Foxtel has begun offering fibre to the premises (FTTP) services over the National Broadband Network, the pay TV provider announced today.
Foxtel said in a statement that the launch of FTTP services (which are delivered via a wholesaler) was an “initial push” to offer NBN services “which will accelerate in the coming months”.
Foxtel is offering plans that bundle broadband, a home phone service and access to its TV content. Customers on ADSL plans can switch to the NBN when its available in their area without having to sign a new contract, Foxtel said.
There are no data download limits for Foxtel content downloaded over the company’s home broadband products.
Foxtel’s executive director of broadband, Andrew Lorken, said:
With today’s launch on the NBN network, we’re taking our broadband service to the next level. When our customers couple Foxtel’s premium movies, TV shows and sport with our unlimited broadband bundles they will receive their content on broadband that is purpose built for entertainment. We think this truly differentiates Foxtel from other broadband providers in an increasingly competitive market and we aim to be the broadband supplier of choice for those customers seeking a combination of the highest quality internet access and the best content.

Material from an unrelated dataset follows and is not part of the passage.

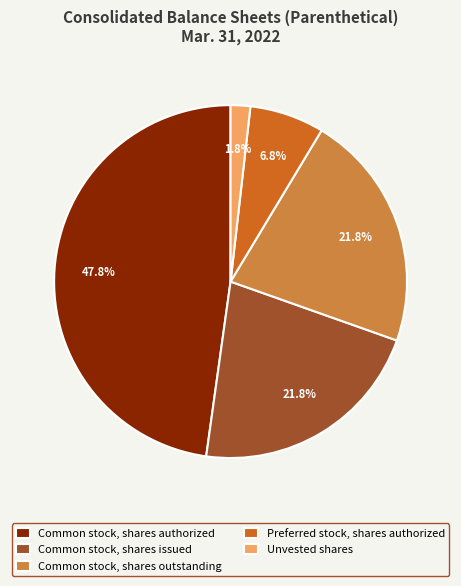

Is Common stock, shares outstanding the majority of the pie?

No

The company launched ADSL broadband services in 2015. Currently it finds itself in the somewhat unusual position of being both an applicant and a respondent in some of the initial applications to have websites blocked under anti-piracy amendments to copyright law passed in 2015.
Foxtel is seeking to have a group of ISPs block their subscribers from accessing The Pirate Bay, Torrentz, TorrentHound and IsoHunt. The application is being heard jointly with one by Village Roadshow that targets streaming site Solar Movie.
Foxtel in turn is one of a number of ISPs targeted by a music industry site-blocking application (Foxtel, like the other ISPs, has not opposed the site-blocking application).